All enumerated values are ordered and each of them has a numeric (integer) value assigned to it. The number indicates the position of the literal. The very first literal in the definition has position number zero and each subsequent has the number increased by one from its predecessor (example 2).

Each enumeration type defined has implicitly defined relational operators that can be used on the type values.

The package Standard contains declarations of several predefined enumeration types: BIT, BOOLEAN, CHARACTER, SEVERITY_LEVEL, FILE_OPEN_KIND and FILE_OPEN_STATUS. Apart from that the package Std_Logic_1164 defines another enumeration type, STD_ULOGIC.

Examples

Example 1

type NotGood is (X, '0', '1', X); -- illegal
type MyBit is (L, H);
type Test is ('0', '1', L, H);

The type Not Good is an illegal declaration as the literal X appears twice in the same declaration. On the other hand there is nothing incorrect in using L (LOW) and H (HIGH) twice because they are used in two different declarations.

Example 2

type FSM_States is (Init, Read, Decode, Execute, Write);

The type FSM_States defines five possible values, which are numbered from 0 to 4: the position number of Init is 0, position of Read is 1, Decode - 2, Execute - 3, and Write - 4.

Important Notes

· It is illegal to define an enumeration type with a range.
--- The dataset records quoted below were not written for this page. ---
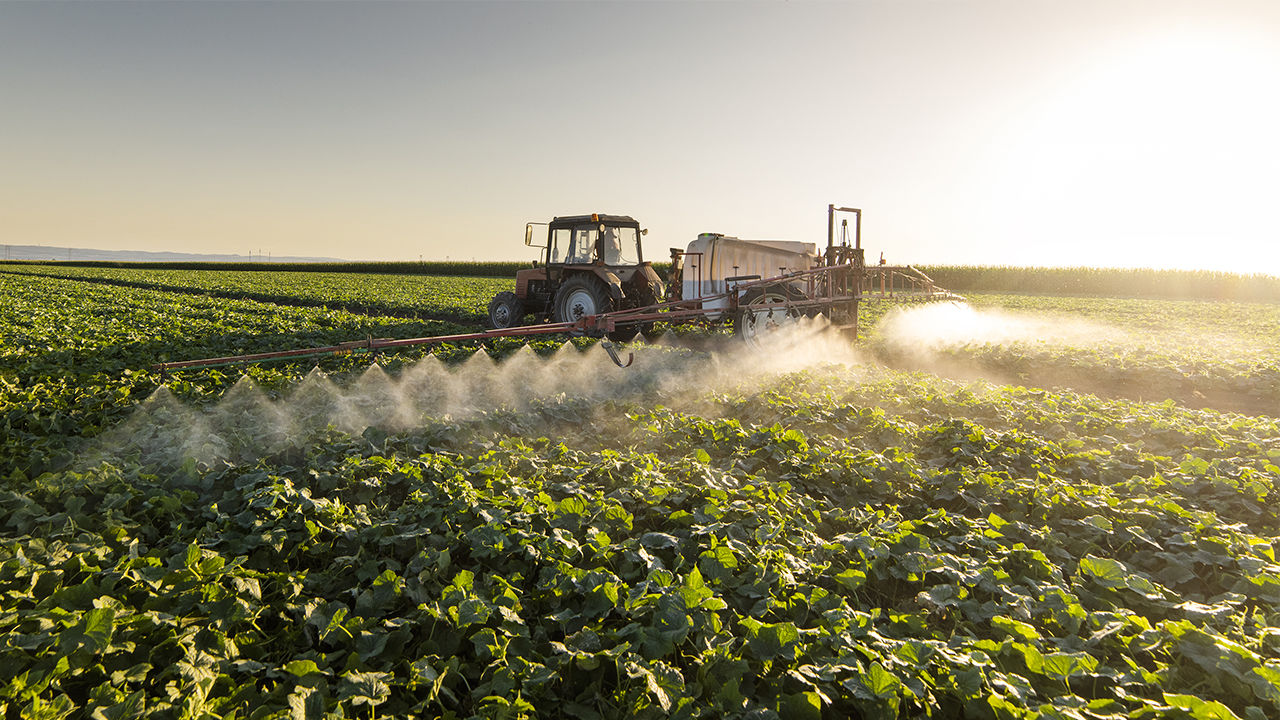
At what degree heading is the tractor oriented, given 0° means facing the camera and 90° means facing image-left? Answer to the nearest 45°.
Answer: approximately 135°
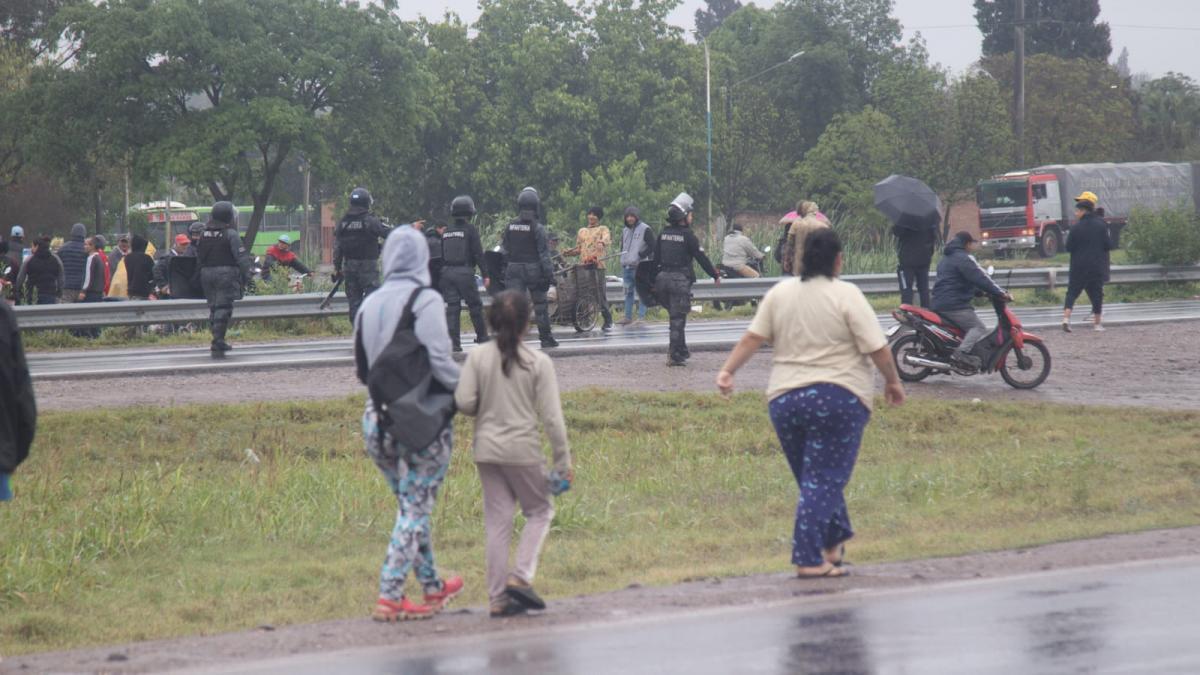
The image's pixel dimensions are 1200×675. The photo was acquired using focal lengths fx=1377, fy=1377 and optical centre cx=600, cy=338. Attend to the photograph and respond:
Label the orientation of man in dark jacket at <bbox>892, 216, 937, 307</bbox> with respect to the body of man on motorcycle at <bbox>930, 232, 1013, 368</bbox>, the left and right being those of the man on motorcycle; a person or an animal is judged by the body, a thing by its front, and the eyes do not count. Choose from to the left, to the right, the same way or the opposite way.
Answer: to the left

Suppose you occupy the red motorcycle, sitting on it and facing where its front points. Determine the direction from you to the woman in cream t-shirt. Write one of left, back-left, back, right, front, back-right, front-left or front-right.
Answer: right

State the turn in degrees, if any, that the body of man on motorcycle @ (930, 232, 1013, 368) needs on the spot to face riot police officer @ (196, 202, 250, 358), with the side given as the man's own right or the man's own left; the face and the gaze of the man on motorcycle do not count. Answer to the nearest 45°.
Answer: approximately 180°

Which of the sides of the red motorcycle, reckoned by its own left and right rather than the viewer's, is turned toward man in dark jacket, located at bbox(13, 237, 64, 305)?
back

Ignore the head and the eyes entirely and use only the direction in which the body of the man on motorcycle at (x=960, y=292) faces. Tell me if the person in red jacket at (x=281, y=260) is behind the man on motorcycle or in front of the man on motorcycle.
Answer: behind

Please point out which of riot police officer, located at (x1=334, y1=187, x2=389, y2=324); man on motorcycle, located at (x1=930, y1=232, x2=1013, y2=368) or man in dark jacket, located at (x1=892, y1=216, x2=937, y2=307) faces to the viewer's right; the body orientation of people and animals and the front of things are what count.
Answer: the man on motorcycle

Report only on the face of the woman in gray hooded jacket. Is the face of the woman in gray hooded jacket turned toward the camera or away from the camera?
away from the camera

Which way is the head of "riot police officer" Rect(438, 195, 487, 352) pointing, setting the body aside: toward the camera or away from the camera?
away from the camera

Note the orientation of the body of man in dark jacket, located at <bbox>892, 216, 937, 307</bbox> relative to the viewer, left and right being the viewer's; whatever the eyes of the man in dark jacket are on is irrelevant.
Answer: facing away from the viewer
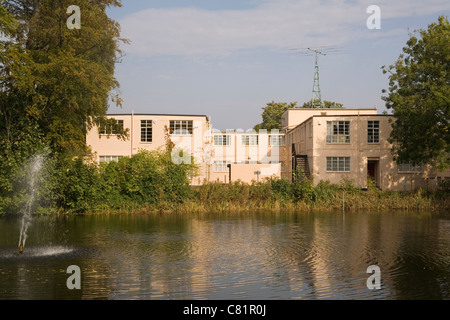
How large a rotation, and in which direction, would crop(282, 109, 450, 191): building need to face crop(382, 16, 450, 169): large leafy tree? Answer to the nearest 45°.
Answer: approximately 45° to its left

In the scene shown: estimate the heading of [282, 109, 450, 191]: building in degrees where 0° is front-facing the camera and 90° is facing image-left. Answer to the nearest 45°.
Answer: approximately 0°

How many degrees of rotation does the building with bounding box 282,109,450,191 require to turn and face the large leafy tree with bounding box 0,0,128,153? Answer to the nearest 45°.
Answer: approximately 45° to its right
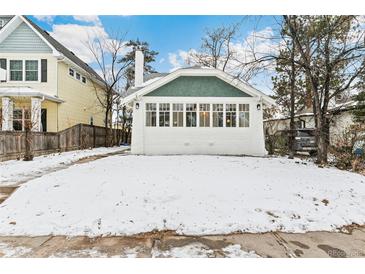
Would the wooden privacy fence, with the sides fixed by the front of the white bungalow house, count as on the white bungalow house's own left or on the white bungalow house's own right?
on the white bungalow house's own right

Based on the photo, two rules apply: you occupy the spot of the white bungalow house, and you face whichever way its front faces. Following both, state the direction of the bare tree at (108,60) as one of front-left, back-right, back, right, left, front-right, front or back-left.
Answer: back-right

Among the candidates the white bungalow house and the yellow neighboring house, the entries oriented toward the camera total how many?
2

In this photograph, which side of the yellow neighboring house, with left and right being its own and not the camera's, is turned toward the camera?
front

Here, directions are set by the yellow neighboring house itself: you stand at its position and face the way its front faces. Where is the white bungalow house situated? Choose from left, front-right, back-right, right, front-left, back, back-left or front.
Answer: front-left

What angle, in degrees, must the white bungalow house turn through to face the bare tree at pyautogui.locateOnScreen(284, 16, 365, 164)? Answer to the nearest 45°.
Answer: approximately 45° to its left

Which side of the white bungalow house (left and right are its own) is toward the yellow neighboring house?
right

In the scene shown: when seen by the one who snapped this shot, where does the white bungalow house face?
facing the viewer
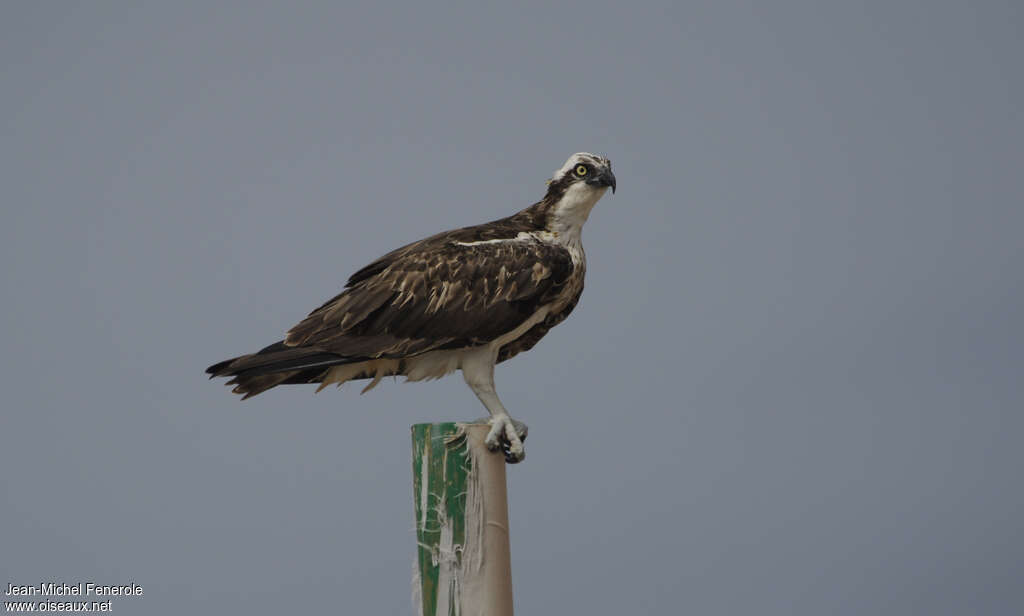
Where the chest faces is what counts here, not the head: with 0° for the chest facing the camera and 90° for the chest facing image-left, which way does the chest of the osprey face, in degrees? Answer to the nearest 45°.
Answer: approximately 270°
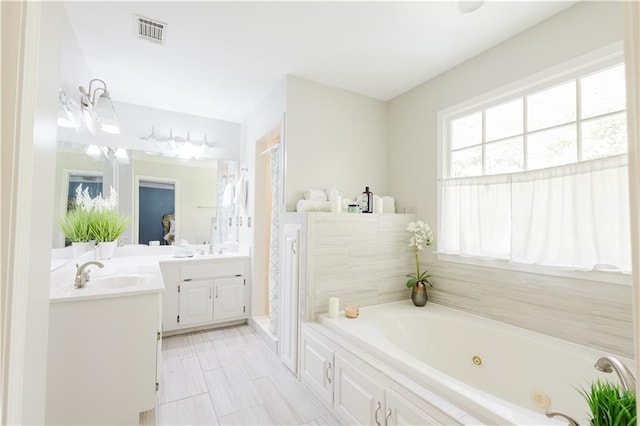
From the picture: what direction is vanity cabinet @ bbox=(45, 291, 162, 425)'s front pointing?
to the viewer's right

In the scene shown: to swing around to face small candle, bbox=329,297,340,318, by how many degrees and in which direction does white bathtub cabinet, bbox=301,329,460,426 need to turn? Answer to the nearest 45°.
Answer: approximately 90° to its right

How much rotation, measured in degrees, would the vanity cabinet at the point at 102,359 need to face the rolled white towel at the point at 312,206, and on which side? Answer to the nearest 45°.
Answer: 0° — it already faces it

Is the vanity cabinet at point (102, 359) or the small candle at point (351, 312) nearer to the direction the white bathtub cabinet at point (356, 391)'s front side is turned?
the vanity cabinet

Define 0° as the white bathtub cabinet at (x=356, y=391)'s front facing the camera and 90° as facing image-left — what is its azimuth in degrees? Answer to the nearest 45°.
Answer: approximately 45°

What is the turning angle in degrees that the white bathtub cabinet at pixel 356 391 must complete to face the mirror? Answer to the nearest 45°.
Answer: approximately 90° to its right

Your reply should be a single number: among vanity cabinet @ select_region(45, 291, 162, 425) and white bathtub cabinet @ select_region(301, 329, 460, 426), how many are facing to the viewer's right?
1

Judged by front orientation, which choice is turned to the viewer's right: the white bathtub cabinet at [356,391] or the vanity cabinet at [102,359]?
the vanity cabinet at [102,359]
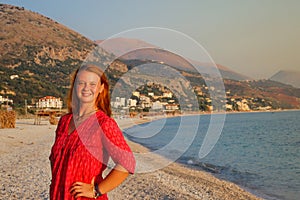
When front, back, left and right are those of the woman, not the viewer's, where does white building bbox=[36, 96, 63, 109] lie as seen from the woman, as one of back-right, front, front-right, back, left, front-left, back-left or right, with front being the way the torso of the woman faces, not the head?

· It is assumed that the values are defined in ascending order. For this reason it is recommended to order the literals in such a way that the default value is the first one (it is referred to through the attribute 'left').

· Objects of enumeration types are typically synthesizable.

Event

Formal Definition

A change in the current value of a signal, which occurs when the signal is updated with its effective value.

Description

The event is an important concept in VHDL. It relates to signals and it occurs on a signal if the current value of that signal changes. In other words, an event on a signal is a change of the signal's value.

It is possible to check whether an event occurred on a signal. Such an information can be obtained through the predefined attribute 'EVENT. The principal application of this attribute is checking for an edge of a clock signal (example 1). It is also possible to check when the last event on a signal occurred (attribute 'LAST_EVENT). See attributes for details.

An event on a signal, which is on sensitivity list of a process or is a part of an expression in a concurrent signal assignment, causes the process or assignment to resume (invoke). See sensitivity and resume for details.

Examples

Example 1

if CLK'event and CLK='1'
then
. . .

The condition above will be true only on rising edge of the CLK signal, i.e. when the actual value of the signal is '1' and there was an event on it (the value changed recently).

Important Notes

· Sensitivity list or sensitivity set require an event on any of their signals, i.e. a change of the signal's value. A transaction (an assignment to a signal, no matter whether the same or a different value) is not enough.

· The concept of event relates to signals only. There is no "event on a variable" in VHDL.